Tuesday, April 21, 2009

Detained

Intending to take the subway back after a late dinner, I ended up riding to the Wigmore's apartment in the back of a Tokyo Metropolitan Police squad-car.  My crime?  Not having my passport, therefore having no way to prove to the police that I legally entered Japan.  

Maybe the beard tipped them off, but who knows.  Standing in front of a ticket machine in the Ebisu Station with an "I have no idea what I'm doing" look on my face, a policeman approached me and asked for my I.D.  I pulled out my ISIC student card (accepted everywhere, my ass) and my driver's license, but he was unimpressed.  He tried for a while to talk to me, but I speak no Japanese and he spoke no English, so we got nowhere.  It's amazing how much people keep trying to communicate in a language even if they know the other person can't understand.  What, did he expect something to suddenly click in my brain?  Did he think that if he said it enough times it would finally process and I would go "Ohhhhh, THAAAAAT's what you said!"  Frustrating.

Anyway, after a fruitless back and forth he escorted me to the station's police hut, where 5 other eager officers surrounded me and tried, in Japanese, to explain the situation.  It was like a scene out of Harold and Kumar - "This one's mine, this one's mine!  Finally, some action!"  Once aware that I could not understand a word (incredibly observant, these ones), they phoned police headquarters and put me on the phone with somebody who could speak to me in English.

Once connected, the police officer handed me the phone and the man on the other line said that I was required by law to have my passport on me at all times so that the police could verify my status in Japan during random midnight subway station checks.  I explained to him that I had just gone out to dinner with my friends and was unaware of the strict rules.  I explained to him that while I always carried my passport while in such police states as Egypt and Peru, I did not know the same would be required here in Japan.  He was not amused with the comparison, but still conceded to me that pleading ignorance helped my cause.  It's better to just not know the law, he said.

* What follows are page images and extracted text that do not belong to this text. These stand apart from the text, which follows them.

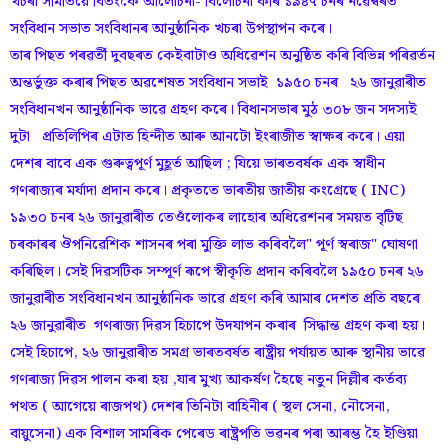
খচৰা সমিতিয়ে বিতংকৈ আলোচনা- বিলোচনা কৰি ১৯৪৭ চনৰ নৱেম্বৰত
সংবিধান সভাত সংবিধানৰ আনুষ্ঠানিক খচৰা উপস্থাপন কৰে।
তাৰ পিছত পৰৱৰ্তী দুবছৰত কেইবাটাও অধিৱেশন অনুষ্ঠিত কৰি বিভিন্ন পৰিৱৰ্তন
অন্তৰ্ভুক্ত কৰাৰ পিছত অৱশেষত সংবিধান সভাই ১৯৫০ চনৰ ২৬ জানুৱাৰীত
সংবিধানখন আনুষ্ঠানিক ভাৱে গ্ৰহণ কৰে। বিধানসভাৰ মুঠ ৩০৮ জন সদস্যই
দুটা প্ৰতিলিপিৰ এটাত হিন্দীত আৰু আনটো ইংৰাজীত স্বাক্ষৰ কৰে। এয়া
দেশৰ বাবে এক গুৰুত্বপূৰ্ণ মুহূৰ্ত আছিল ; যিয়ে ভাৰতবৰ্ষক এক স্বাধীন
গণৰাজ্যৰ মৰ্যাদা প্ৰদান কৰে। প্ৰকৃততে ভাৰতীয় জাতীয় কংগ্ৰেছে ( INC)
১৯৩০ চনৰ ২৬ জানুৱাৰীত তেওঁলোকৰ লাহোৰ অধিৱেশনৰ সময়ত বৃটিছ
চৰকাৰৰ ঔপনিৱেশিক শাসনৰ পৰা মুক্তি লাভ কৰিবলৈ" পূৰ্ণ স্বৰাজ" ঘোষণা
কৰিছিল। সেই দিৱসটিক সম্পূৰ্ণ ৰূপে স্বীকৃতি প্ৰদান কৰিবলৈ ১৯৫০ চনৰ ২৬
জানুৱাৰীত সংবিধানখন আনুষ্ঠানিক ভাৱে গ্ৰহণ কৰি আমাৰ দেশত প্ৰতি বছৰে
২৬ জানুৱাৰীত গণৰাজ্য দিৱস হিচাপে উদযাপন কৰাৰ সিদ্ধান্ত গ্ৰহণ কৰা হয়।
সেই হিচাপে, ২৬ জানুৱাৰীত সমগ্ৰ ভাৰতবৰ্ষত ৰাষ্ট্ৰীয় পৰ্যায়ত আৰু স্থানীয় ভাৱে
গণৰাজ্য দিৱস পালন কৰা হয় ,যাৰ মুখ্য আকৰ্ষণ হৈছে নতুন দিল্লীৰ কৰ্তব্য
পথত ( আগেয়ে ৰাজপথ) দেশৰ তিনিটা বাহিনীৰ ( স্থল সেনা, নৌসেনা,
বায়ুসেনা) এক বিশাল সামৰিক পেৰেড ৰাষ্ট্ৰপতি ভৱনৰ পৰা আৰম্ভ হৈ ইণ্ডিয়া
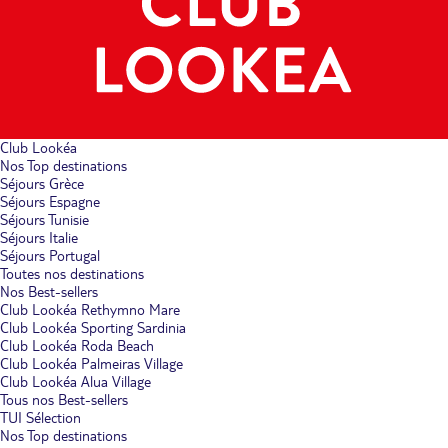
Club Lookéa
Nos Top destinations
Séjours Grèce
Séjours Espagne
Séjours Tunisie
Séjours Italie
Séjours Portugal
Toutes nos destinations
Nos Best-sellers
Club Lookéa Rethymno Mare
Club Lookéa Sporting Sardinia
Club Lookéa Roda Beach
Club Lookéa Palmeiras Village
Club Lookéa Alua Village
Tous nos Best-sellers
TUI Sélection
Nos Top destinations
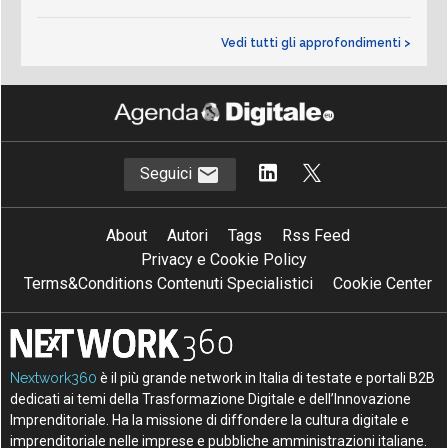
Vedi tutti gli approfondimenti >
Seguici
About
Autori
Tags
Rss Feed
Privacy e Cookie Policy
Terms&Conditions Contenuti Specialistici
Cookie Center
Nextwork360
è il più grande network in Italia di testate e portali B2B
dedicati ai temi della Trasformazione Digitale e dell’Innovazione
Imprenditoriale. Ha la missione di diffondere la cultura digitale e
imprenditoriale nelle imprese e pubbliche amministrazioni italiane.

The back and forth (and forth) which continued for over 30 minutes went something like this:  The policeman would bark something to the man on the other line in Japanese, then hand me the phone so the other guy could explain to me (in English) why I had been detained and what I needed to do, then I handed the phone back to the policeman so the guy on the other line could tell him (in Japanese) what I had said.  The scene resembled a horrible bi-lingual rendition of "Who's on First?"  I played Abbott, they all played Costello.

By now, with the clock on the wall moving torturously past 12:30 a.m., I had lost all hope of making the subway before it closed.  Eventually, through my new translator, the police agreed to drive me back to the apartment I'm staying at so that I could show them my passport and put them at ease.  I was escorted to the squad-car surrounded by 4 officers because apparently they viewed me as a flight risk.  Two officers drove me back to the Wigmore's, where I'm staying, and accompanied me upstairs.  A little peeved at the whole situation, and at the fact that they wouldn't let me listen to my i-Pod in the car, I made them take their shoes off at the door.  I showed them my passport, assured them it was real, they wrote down my information and headed on their way.  After almost two hours in their custody, the whole thing ended in about 3 minutes.

What to take away from it all?  It's tough to say, really.  On one hand, it all could have been avoided if I had carried my passport with me.  On the other hand, who does that?  Especially in a place like Tokyo.  In the end I cut my losses and, in a rare moment of optimism (for me), went to bed thankful that I had gotten a free ride home.